A pequena e subalterna Capitania de Sergipe Del Rei tornou-se uma pátria intelectualmente admirada, pelos vultos que deu ao Brasil e pelos exemplos que serviram de fundamentos da cultura brasileira. É sempre motivo de orgulho a evocação de figuras nascidas em Sergipe e que galgaram posições pioneiras e destacadas, contribuindo para alimentar um compromisso de valorização das ferramentas culturais, na construção da sociedade. Sergipe, que chegou a contar perto de 800 engenhos de açúcar, rapadura, alambiques, viu ruir a economia açucareira, eliminando influências de homens e famílias ricas, em grande parte esquecidos. Com os intelectuais – bacharéis, médicos, engenheiros, militares – sobreviveu uma memória que tem, ainda hoje, garantido o conceito adquirido pelos sergipanos. Essa riqueza imaterial, que aflora em outros campos, tem protegido a imagem de Sergipe, apesar dos percalços, que não são poucos.
Sergipe criou, em 1848, através da Lei 233 de 16 de junho, a sua Biblioteca Pública, inaugurada no dia 2 de julho do mesmo ano, num dos salões do Convento de Santa Cruz ou de São Francisco.
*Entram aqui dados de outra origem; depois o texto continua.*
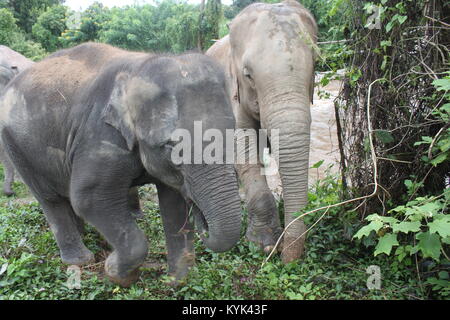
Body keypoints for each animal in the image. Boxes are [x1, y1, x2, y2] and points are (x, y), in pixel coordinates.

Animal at [0, 42, 243, 284]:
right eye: (171, 146)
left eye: (233, 132)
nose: (204, 224)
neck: (138, 69)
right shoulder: (99, 136)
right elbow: (88, 198)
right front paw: (116, 273)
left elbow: (173, 203)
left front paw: (174, 281)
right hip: (16, 145)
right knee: (50, 199)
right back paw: (80, 260)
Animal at [206, 0, 318, 262]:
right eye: (248, 75)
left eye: (316, 65)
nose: (286, 260)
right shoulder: (231, 92)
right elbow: (243, 147)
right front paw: (264, 245)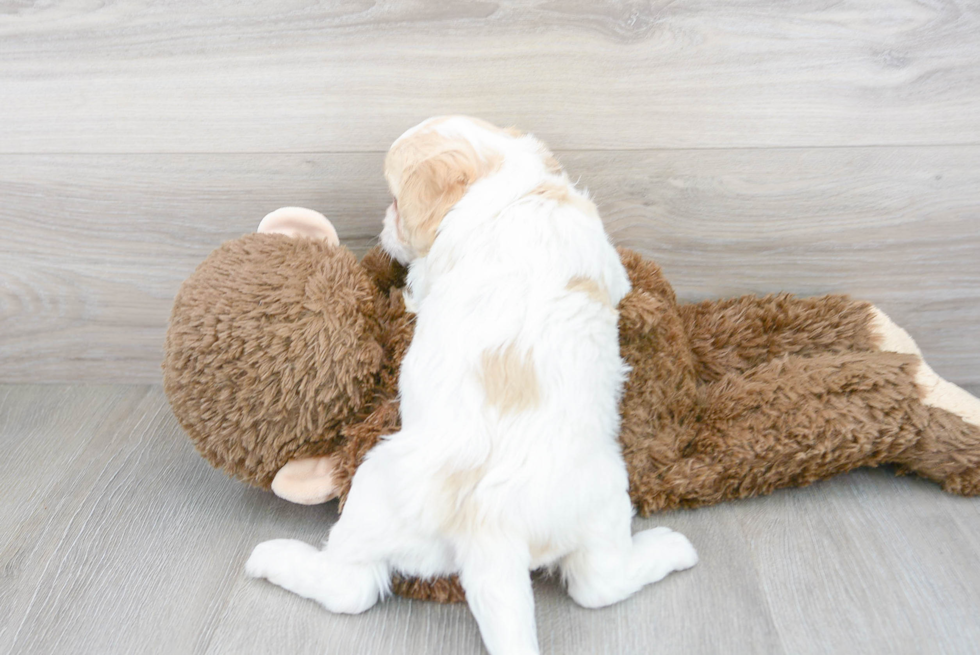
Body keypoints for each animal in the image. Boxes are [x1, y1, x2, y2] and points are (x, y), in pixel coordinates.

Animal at [245, 118, 696, 655]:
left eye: (394, 200)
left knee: (349, 587)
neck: (504, 182)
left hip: (373, 490)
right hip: (602, 501)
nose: (383, 225)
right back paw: (675, 549)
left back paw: (271, 557)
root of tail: (492, 526)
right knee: (599, 583)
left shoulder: (429, 278)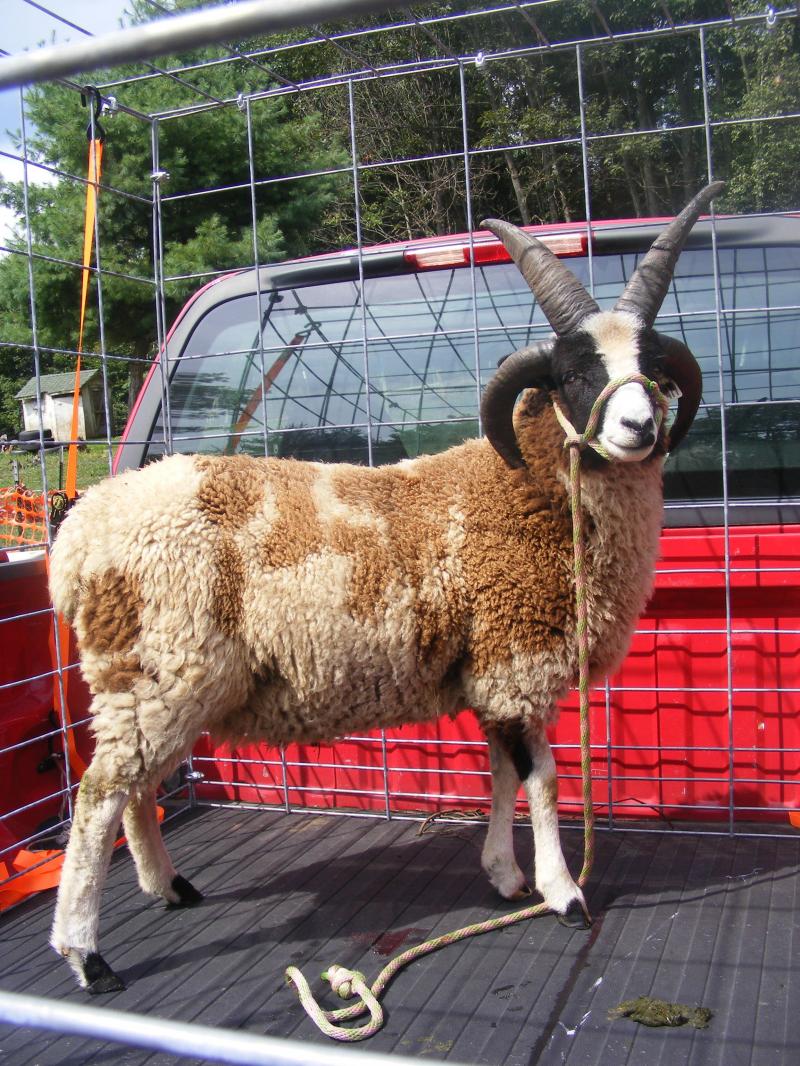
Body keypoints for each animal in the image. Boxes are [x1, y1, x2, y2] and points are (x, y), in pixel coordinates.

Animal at [48, 183, 721, 994]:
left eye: (652, 368)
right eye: (575, 375)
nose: (638, 427)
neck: (526, 489)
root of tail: (83, 532)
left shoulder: (492, 672)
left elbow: (503, 774)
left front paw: (504, 876)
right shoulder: (517, 657)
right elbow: (545, 781)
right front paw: (563, 893)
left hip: (152, 678)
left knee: (136, 788)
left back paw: (167, 887)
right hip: (158, 665)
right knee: (97, 797)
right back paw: (87, 956)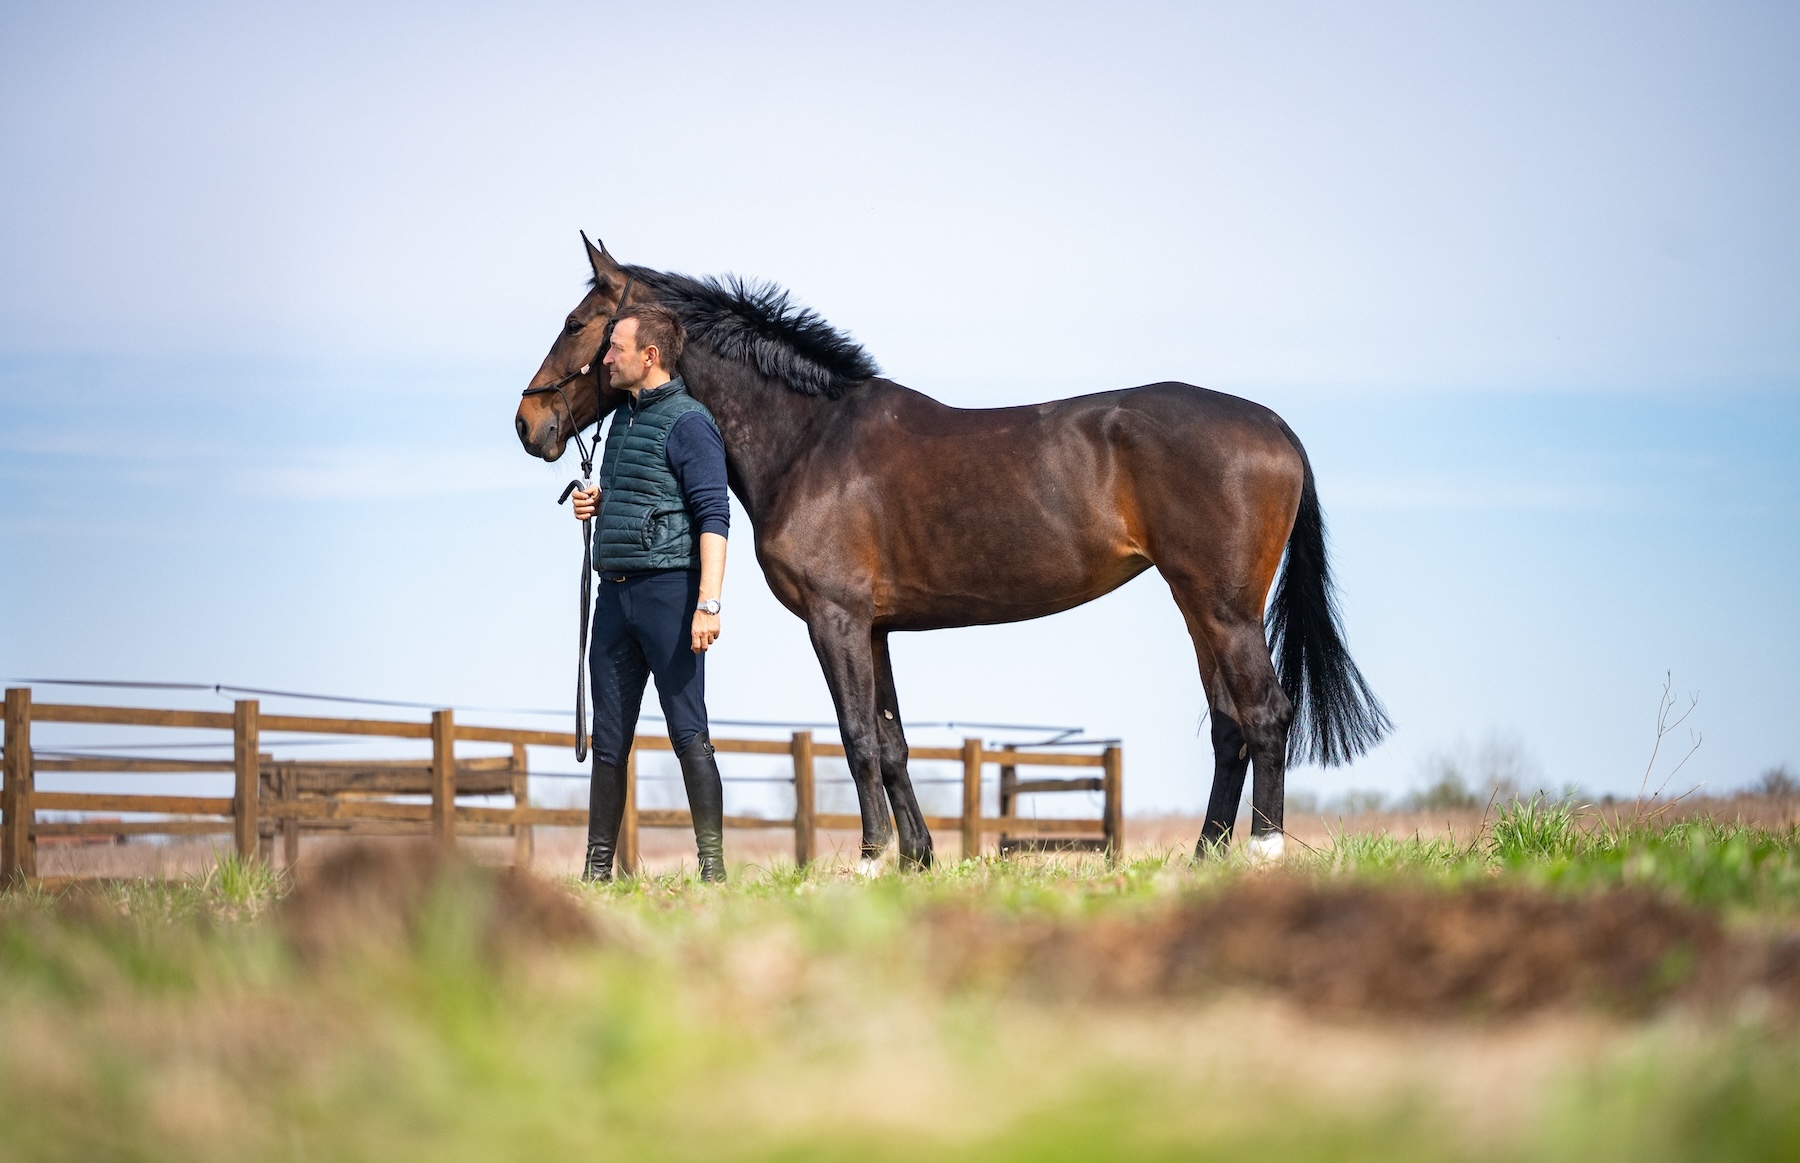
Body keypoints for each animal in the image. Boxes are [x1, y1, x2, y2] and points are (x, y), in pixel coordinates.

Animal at [515, 235, 1390, 869]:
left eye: (575, 323)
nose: (528, 424)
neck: (811, 439)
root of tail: (1273, 426)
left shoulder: (835, 619)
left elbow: (856, 735)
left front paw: (870, 859)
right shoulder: (874, 627)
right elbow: (895, 742)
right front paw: (917, 860)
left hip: (1224, 606)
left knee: (1266, 712)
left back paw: (1263, 852)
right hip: (1198, 604)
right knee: (1230, 724)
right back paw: (1206, 857)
A idéia era a de criar um suporte intelectual para o Liceu Sergipense, escola secundária criada um ano antes. Dirigida por um Bibliotecário, um Ajudante e um Amanuense (o que equivale, hoje, na burocracia, a Escriturário), ela logo reuniu 837 volumes, sendo 280 livros comprados e 557 doados. Mal de origem, o de não comprar livros, socorrendo-se nas doações recebidas, hábito que varou o tempo e consolidou-se. Ainda que seu público diário de leitores seja formado por estudantes, de nível médio e superior, o acervo da Biblioteca Pública Epifânio Dória aumentou, historicamente, por doações. As compras, quando ocorrem, são em pequeníssima monta. É como se o Estado sobreviva, nesta particular, da caridade pública. Vez por outra, para um carro e desce alguém, com caixas de livros usados, perguntando se a Biblioteca aceita a doação. Nada demais com os livros doados.
A Biblioteca Pública não é o único exemplo. A cultura, no geral, sobrevive com muitas carências. O dinheiro que tem sobrado nas programações de shows, tem faltado para a área cultural, embora, é bom repetir, a cultura tenha dado e mantido a grande imagem de identidade dos sergipanos. As justificativas de falta de recursos, desde a elaboração do Orçamento anual, são repetidas. O Arquivo Público do Estado de Sergipe, criado em 1923, por Lei do Presidente Maurício Graccho Cardoso, foi extinto pelo seu sucessor, o intelectual e diplomata Ciro de Azevedo, que alegou economia para extinguir aquele equipamento de guarda documental. Felizmente, depois de algum tempo, o Arquivo foi recriado e tem, desde então, prestado um enorme serviço à pesquisa no Estado. Ficou, no entanto, o péssimo e triste exemplo do Presidente Ciro de Azevedo, que morreu sem desfazer o seu equívoco. Ainda hoje, o Arquivo carece de câmara de expurgo, de climatização, de equipamentos adequados e de pessoal. Mas, pelo menos, sobreviveu.
O descaso para com a cultura tem levado governantes ao crime do não cumprimento da Constituição estadual e de outras leis, pelas quais deslizam boas intenções. Os constituintes de 1935, aprovando a Constituição de 16 de junho, consignaram, no artigo 12 do capítulo das Disposições Transitórias: “O Estado mandará coligir e publicar as obras esparsas de Fausto Cardoso, Gumercindo Bessa e de outros sergipanos ilustres, já falecidos.” A idéia parecia ter inspiração no presidente Graccho Cardoso que mandou reunir as Obras Completas de Tobias Barreto, publicando-as pela Editora Pongetti, do Rio de Janeiro, em 1926. Para tanto, o Estado de Sergipe contou com o trabalho eficiente do magistrado e intelectual Manoel dos Passos de Oliveira Teles, que além da eficiência técnica deixou um registro impecável, que intitulou de Missão Tobiática no Recife.
A edição das Obras Completas de Tobias Barreto prolongou a vigência de sua atualização, até 1989, ano do Sesquicentenário de Nascimento e Centenário de Morte do pensador, quando o então Presidente José Sarney, ocupante da Cadeira que tem como Patrono Tobias Barreto, na Academia Brasileira de Letras, mandou o Instituto Nacional do Livro fazer nova e atualizada edição. Participou do projeto o Estado de Sergipe, graças ao então Governador Antonio Carlos Valadares.
São muitos males, que permanecem no cotidiano em torno da cultura. Não tem faltado, contudo, dinheiro para as muitas festas e outras alienações.